Enflasyon geri mi dönüyor?
ABD’nin ardından Kanada, İspanya, Fransa ve son olarak Almanya’da açıklanan enflasyon verisinin beklentilerin ve önceki ayın üzerinde gerçekleşmesi enflasyon korkularını bir kez daha körükledi. Aslında yukarıdaki sorunun cevabı zaten gitmemişti ki olacak. Zira düşüş trendine girmiş olsa da gelişmiş ülkelerin eşik olarak gördüğü yüzde 2 seviyesinin çok üzerinde seyreden bir enflasyon söz konusu. Ancak ocak ayında ani bir yükseliş kaydedilmesi merkez bankalarının kenara çekilmesi için doğru zamanda olmadığımızı düşündürdü.
Öncelikle enflasyonun yeniden yüzde 2 seviyesine gerilemesinin kısa vadede mümkün olmadığını kabul etmemiz gerekiyor. Covid, kapatmalarla beraber gelen tedarik zincirinde yaşanan aksamalar ve ABD başta olmak üzere pek çok devletin vatandaşına nakdi destekte bulunması ile kontrolden çıkan mal talebinin normalleşmesi ile bu kalemde sert bir dezenflasyon gördük. Ancak tedarik zincirinin normalleşmesini takip ettiğimiz gösterge hala Covid öncesi seviyesine dönmüş değil. Çin’de açılmanın tamamlanmasına rağmen sıkıntının devam ediyor olması ve Batı ile Çin gerginliğinin artması 2020 öncesi tedarik zinciri mükemmeliyetine bir daha önemeyeceğimizi düşündürüyor. Muhakkak ki her türlü mal ve ürün yine üretilecektir. Ancak en optimal bölgede en ucuz fiyata değil, dost bir ülkede daha pahalı bir fiyata.

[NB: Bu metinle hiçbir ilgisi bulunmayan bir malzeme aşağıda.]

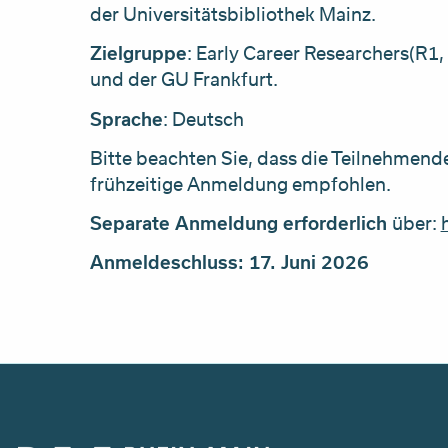
der Universitätsbibliothek Mainz.
Zielgruppe
: Early Career Researchers(R1
und der GU Frankfurt.
Sprache
: Deutsch
Bitte beachten Sie, dass die Teilnehmende
frühzeitige Anmeldung empfohlen.
Separate Anmeldung erforderlich
über:
Anmeldeschluss: 17. Juni 2026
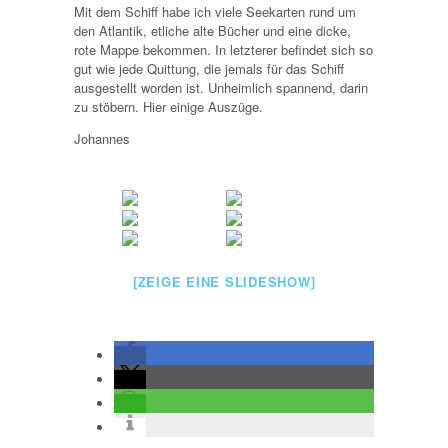
Mit dem Schiff habe ich viele Seekarten rund um
den Atlantik, etliche alte Bücher und eine dicke,
rote Mappe bekommen. In letzterer befindet sich so
gut wie jede Quittung, die jemals für das Schiff
ausgestellt worden ist. Unheimlich spannend, darin
zu stöbern. Hier einige Auszüge.
Johannes
[ZEIGE EINE SLIDESHOW]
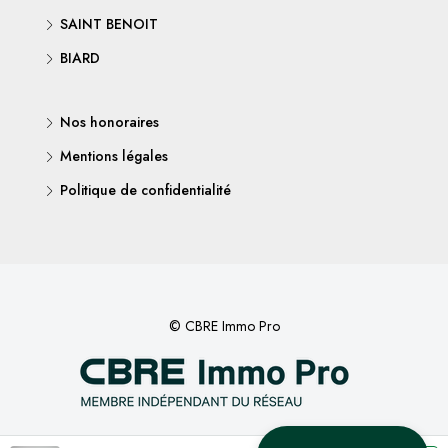
SAINT BENOIT
BIARD
Nos honoraires
Mentions légales
Politique de confidentialité
© CBRE Immo Pro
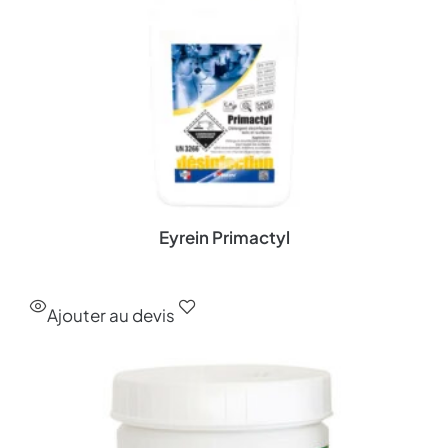
Eyrein Primactyl
Ajouter au devis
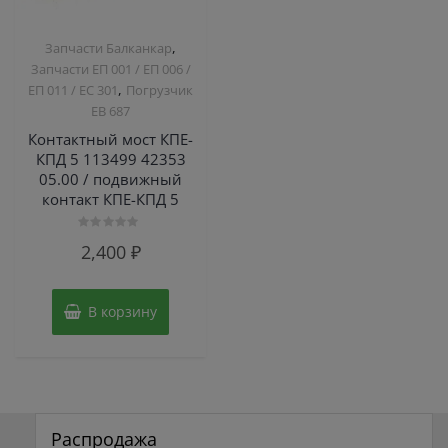
,
Запчасти Балканкар
Запчасти ЕП 001 / ЕП 006 /
,
ЕП 011 / ЕС 301
Погрузчик
ЕВ 687
Контактный мост КПЕ-
КПД 5 113499 42353
05.00 / подвижный
контакт КПЕ-КПД 5
Оценка
2,400
₽
0
из
5
В корзину
Распродажа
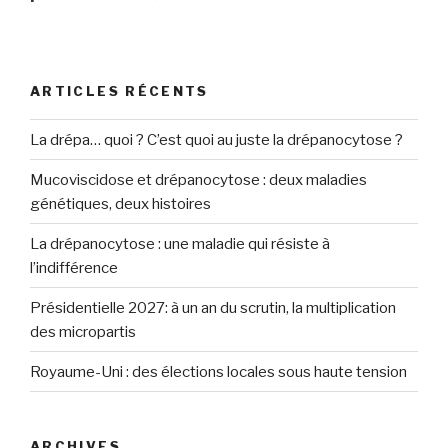
ARTICLES RÉCENTS
La drépa… quoi ? C’est quoi au juste la drépanocytose ?
Mucoviscidose et drépanocytose : deux maladies
génétiques, deux histoires
La drépanocytose : une maladie qui résiste à
l’indifférence
Présidentielle 2027: à un an du scrutin, la multiplication
des micropartis
Royaume-Uni : des élections locales sous haute tension
ARCHIVES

Diğer bir kritik kalem ise konut ve kira piyasalarında yaşananlar. Her ikisi de enflasyon endekslerinde hala sert bir şekilde yukarı hareket ediyor. Ancak özellikle kira kaleminin hesaplanmasında kullanılan yöntem nedeni ile şu anda kiralarda yaşanan düşüş henüz resmi endekslere yansımış değil. Bu nedenle önümüzdeki aylarda konut kaleminin dezenflasyona katkıda bulunacağını söyleyebiliriz. Elbette bunu Fed de biliyor. Bu nedenle hizmet enflasyonunu konut kalemini dışarıda tutarak takip ediyor. Bu alt endeksin içinde yani çekirdek hizmet sektöründe en büyük “maliyet” işgücü . Ve maalesef ocak ayı istihdam verisi 500 binin üzerinde çok ciddi bir yükseliş göstererek en ufak bir yavaşlama içinde olmadığını dair bir sinyal verdi. Bu kadar sert bir artış çok hızlı büyüyen bir ekonomiye veya çok hızlı gerileyen verimlilik oranlarına işaret eder. Ancak her ikisi de söz konusu değil. Bu durumda bir anomali söz konusu olmalı.

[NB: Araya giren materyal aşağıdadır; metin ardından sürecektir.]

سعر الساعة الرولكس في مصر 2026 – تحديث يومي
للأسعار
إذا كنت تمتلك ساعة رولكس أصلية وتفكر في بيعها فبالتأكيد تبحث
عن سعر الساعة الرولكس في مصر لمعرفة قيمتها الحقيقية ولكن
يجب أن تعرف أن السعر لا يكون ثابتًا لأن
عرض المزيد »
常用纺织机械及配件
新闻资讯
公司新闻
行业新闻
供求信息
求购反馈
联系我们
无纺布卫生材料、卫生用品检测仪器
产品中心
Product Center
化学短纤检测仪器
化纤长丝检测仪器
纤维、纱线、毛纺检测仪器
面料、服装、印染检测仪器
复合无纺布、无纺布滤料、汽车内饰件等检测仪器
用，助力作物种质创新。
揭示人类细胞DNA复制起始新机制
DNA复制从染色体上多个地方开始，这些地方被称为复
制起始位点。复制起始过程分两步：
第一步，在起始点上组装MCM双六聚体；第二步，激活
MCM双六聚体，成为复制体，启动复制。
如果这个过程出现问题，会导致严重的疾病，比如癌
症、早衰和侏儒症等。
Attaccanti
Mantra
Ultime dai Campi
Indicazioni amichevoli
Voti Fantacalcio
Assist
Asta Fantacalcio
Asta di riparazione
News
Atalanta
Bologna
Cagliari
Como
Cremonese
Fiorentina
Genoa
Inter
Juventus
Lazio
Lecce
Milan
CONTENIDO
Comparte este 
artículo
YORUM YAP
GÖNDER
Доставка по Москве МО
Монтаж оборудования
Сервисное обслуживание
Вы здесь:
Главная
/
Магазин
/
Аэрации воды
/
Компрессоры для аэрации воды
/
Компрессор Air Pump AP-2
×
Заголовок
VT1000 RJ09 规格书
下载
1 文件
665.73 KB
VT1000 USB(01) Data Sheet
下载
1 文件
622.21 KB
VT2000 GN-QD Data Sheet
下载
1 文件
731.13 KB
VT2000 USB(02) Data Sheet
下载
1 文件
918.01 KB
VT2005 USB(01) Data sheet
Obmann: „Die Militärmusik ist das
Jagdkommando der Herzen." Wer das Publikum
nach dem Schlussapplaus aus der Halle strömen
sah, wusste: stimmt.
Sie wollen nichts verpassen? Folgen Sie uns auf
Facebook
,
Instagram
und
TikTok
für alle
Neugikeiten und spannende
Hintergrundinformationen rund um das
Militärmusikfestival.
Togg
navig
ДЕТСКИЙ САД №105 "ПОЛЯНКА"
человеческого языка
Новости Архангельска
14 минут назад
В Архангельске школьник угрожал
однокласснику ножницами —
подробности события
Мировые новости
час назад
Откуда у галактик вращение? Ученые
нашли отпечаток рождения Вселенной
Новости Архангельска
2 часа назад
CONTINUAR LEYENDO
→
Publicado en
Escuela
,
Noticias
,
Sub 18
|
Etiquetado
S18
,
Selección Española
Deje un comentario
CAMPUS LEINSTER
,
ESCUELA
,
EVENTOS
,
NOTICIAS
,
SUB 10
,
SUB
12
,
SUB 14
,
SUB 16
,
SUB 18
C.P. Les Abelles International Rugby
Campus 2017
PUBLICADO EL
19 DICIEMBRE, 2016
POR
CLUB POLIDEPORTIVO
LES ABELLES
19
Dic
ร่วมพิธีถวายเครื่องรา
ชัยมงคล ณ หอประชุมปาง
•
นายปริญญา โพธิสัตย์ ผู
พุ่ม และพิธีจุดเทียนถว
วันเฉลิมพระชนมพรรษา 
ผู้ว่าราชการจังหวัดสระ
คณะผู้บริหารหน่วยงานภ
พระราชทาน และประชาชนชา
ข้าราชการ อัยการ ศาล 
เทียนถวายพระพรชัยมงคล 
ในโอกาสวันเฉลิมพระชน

Ücretlerde ise reel artış söz konusu olmasa bile enflasyonda zirveye oranla görülen düşüş neticesinde bir toparlanma var. Ve tüketiciler de harcamaya devam ediyor. Son açıklanan enflasyon ve harcama verilerine baktığımızda restoran kaleminin, ki insanların dışarıda yemek yemesi için neşesinin ve cüzdanının yerinde olması gerekir, gayet sağlam durduğunu görebiliyoruz. Ancak yüzde 2,5 büyüyen bir ekonominin her ay 500 bin istihdam ve buna paralel bir ücret artışı tetiklemesi mümkün değil. Emtia kaynaklı dezenflasyonun ise şimdilik sonuna gelmiş durumdayız. WTI petrol fiyatı uzun süredir 75 dolar seviyesinde ve global büyümede net bir yavaşlama olmadan büyük bir gevşeme kaydetmesi de zor. Kısacası enflasyonda yükseliş devam etmeyecektir ancak düşüş de sınırlı olacağından sıkı para politikası bir süre daha bizimle beraber olacak.